* [Document section]:
>>>
Yesterday September 28th was the 25th anniversary of the assassination in 1991 of Shankar Guha Niyogi who played a significant role in building up a labour and peasant movement from scratch in Chattisgarh named the Chhattisgarh Mukti Morcha (CMM). His death signalled the beginning of the end of a strong wave of mass mobilisation not only in Chhattisgarh but throughout the country that had raised hopes of a more sustainable and equitable developmental model being established. It is with a wrench in my heart that I write this tribute to Niyogi and the revolution that he initiated but which was not to be as today I find my own dreams as a young man a quarter of a century ago lying shattered about me.
<<<
* [Data extract]:
>>>
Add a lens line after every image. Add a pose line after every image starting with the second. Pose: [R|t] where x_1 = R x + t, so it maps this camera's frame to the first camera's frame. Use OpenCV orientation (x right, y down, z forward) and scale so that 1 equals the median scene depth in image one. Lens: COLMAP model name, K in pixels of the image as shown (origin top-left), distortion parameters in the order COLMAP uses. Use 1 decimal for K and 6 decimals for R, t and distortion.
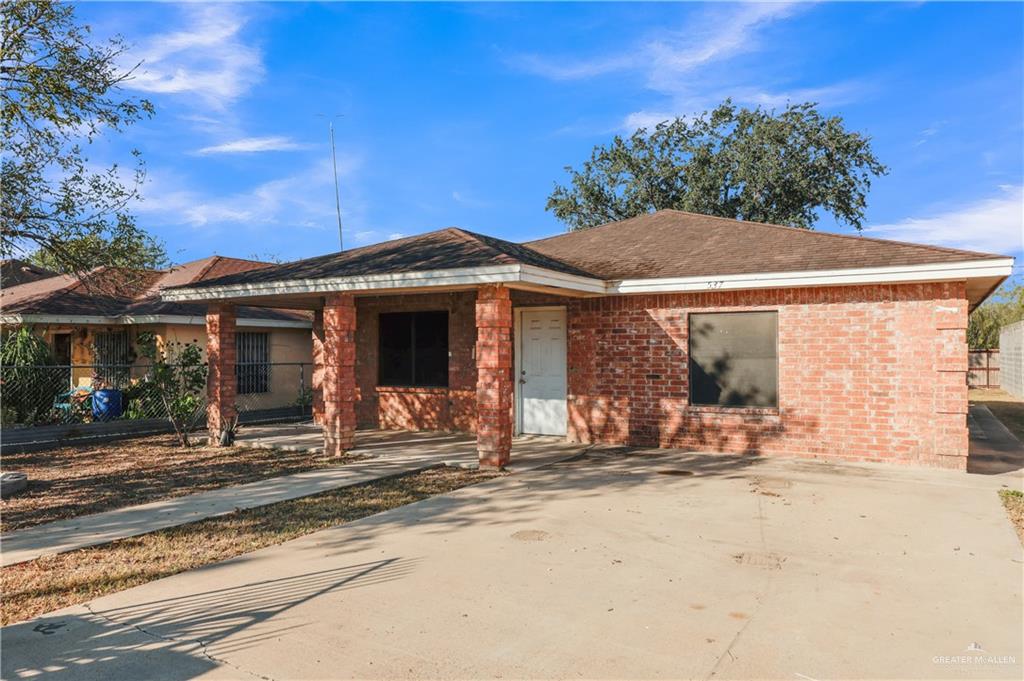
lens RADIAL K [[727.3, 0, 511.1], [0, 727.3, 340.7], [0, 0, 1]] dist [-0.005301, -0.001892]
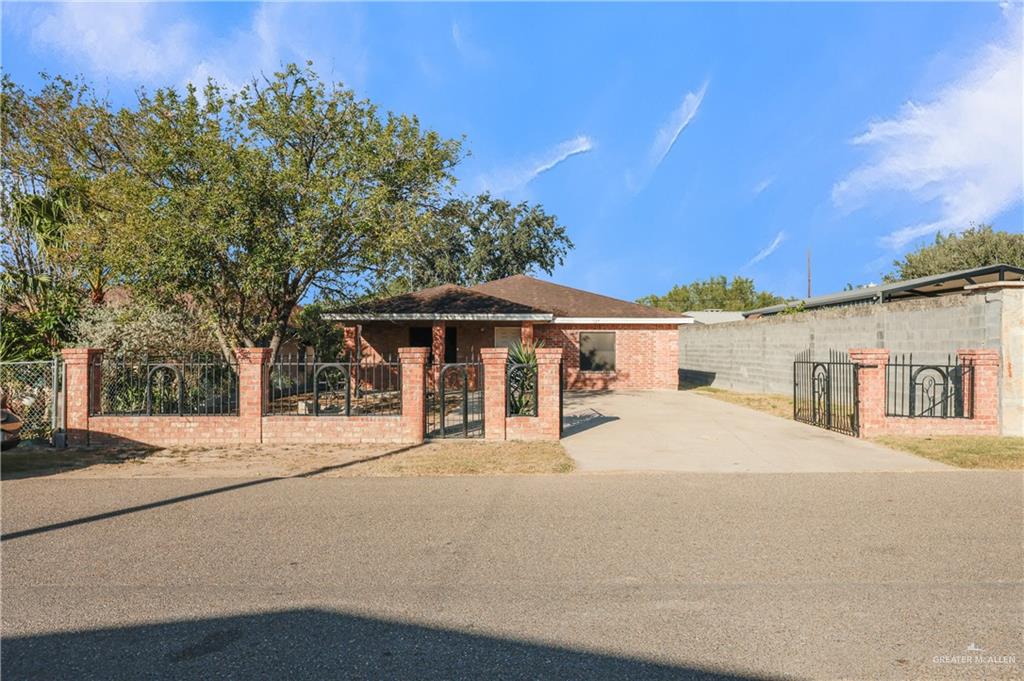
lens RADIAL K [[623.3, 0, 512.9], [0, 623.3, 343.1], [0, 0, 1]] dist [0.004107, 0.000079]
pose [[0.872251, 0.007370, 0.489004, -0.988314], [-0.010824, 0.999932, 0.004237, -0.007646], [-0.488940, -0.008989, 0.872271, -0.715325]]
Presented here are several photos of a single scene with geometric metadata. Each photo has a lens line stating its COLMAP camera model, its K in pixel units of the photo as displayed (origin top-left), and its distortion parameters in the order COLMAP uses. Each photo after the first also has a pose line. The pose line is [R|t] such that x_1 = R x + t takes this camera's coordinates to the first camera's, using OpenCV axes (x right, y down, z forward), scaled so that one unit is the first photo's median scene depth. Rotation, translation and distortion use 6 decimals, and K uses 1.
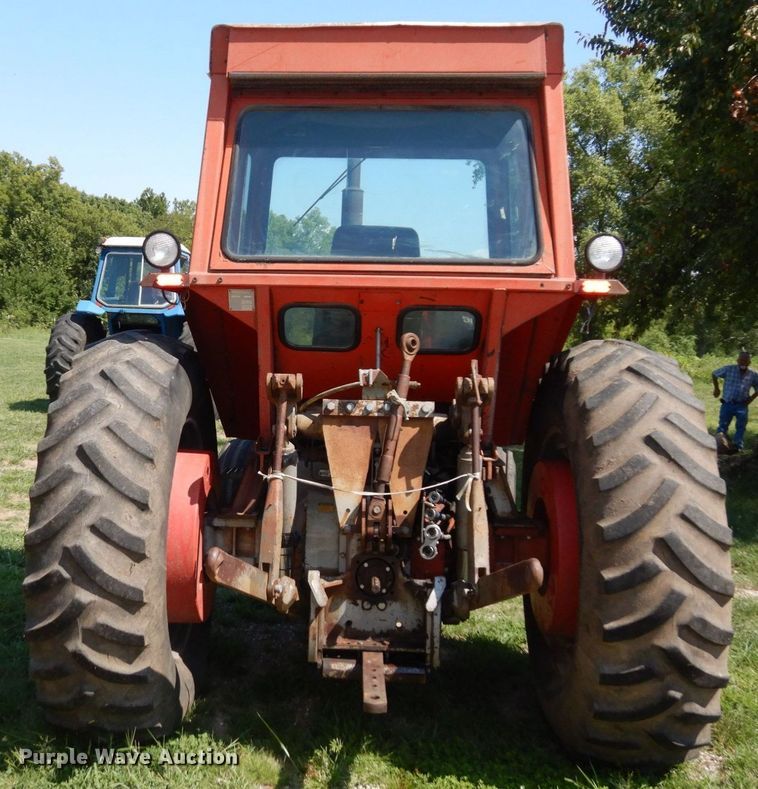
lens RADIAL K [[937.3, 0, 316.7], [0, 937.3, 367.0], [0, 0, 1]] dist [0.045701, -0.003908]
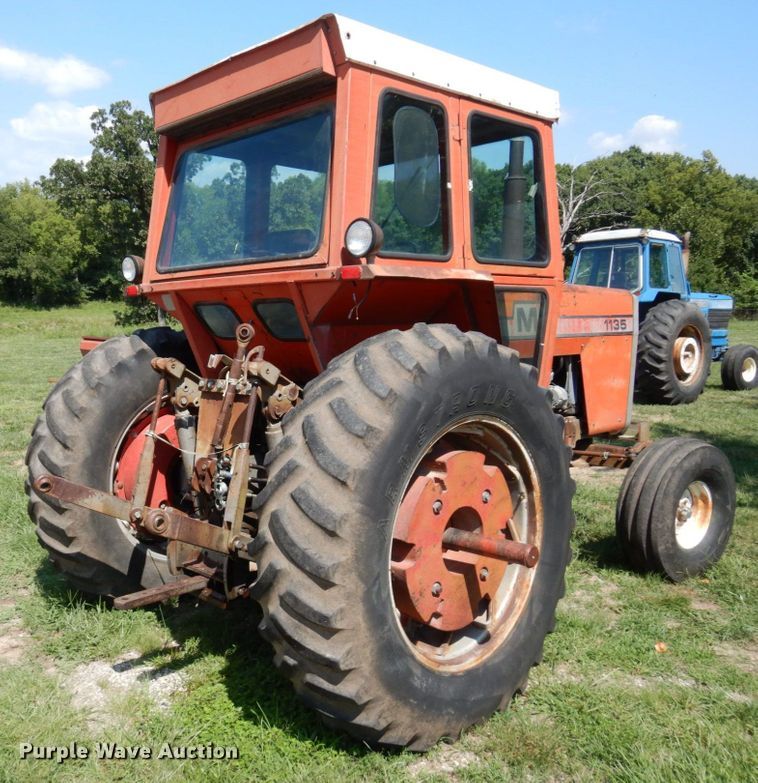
<<<
* [Required tasks]:
1. Using the Niyogi tribute above, decide whether each statement agrees with it. Answer yes or no for each, and quote the exact words that settle it.
(a) Niyogi was assassinated in 1991.
(b) The movement Niyogi helped build was named the Chhattisgarh Mukti Morcha.
(c) Niyogi's death marked the start of a new wave of mass mobilisation.
2. According to the Niyogi tribute, what kind of movement did Niyogi build up from scratch?
3. Write out word for word everything in the Niyogi tribute from "Yesterday September 28th" down to "shattered about me.".

* [Answers provided]:
1.
(a) Yes: "the assassination in 1991 of Shankar Guha Niyogi"
(b) Yes: "named the Chhattisgarh Mukti Morcha (CMM)"
(c) No: "His death signalled the beginning of the end of a strong wave of mass mobilisation"

2. A labour and peasant movement.

3.
Yesterday September 28th was the 25th anniversary of the assassination in 1991 of Shankar Guha Niyogi who played a significant role in building up a labour and peasant movement from scratch in Chattisgarh named the Chhattisgarh Mukti Morcha (CMM). His death signalled the beginning of the end of a strong wave of mass mobilisation not only in Chhattisgarh but throughout the country that had raised hopes of a more sustainable and equitable developmental model being established. It is with a wrench in my heart that I write this tribute to Niyogi and the revolution that he initiated but which was not to be as today I find my own dreams as a young man a quarter of a century ago lying shattered about me.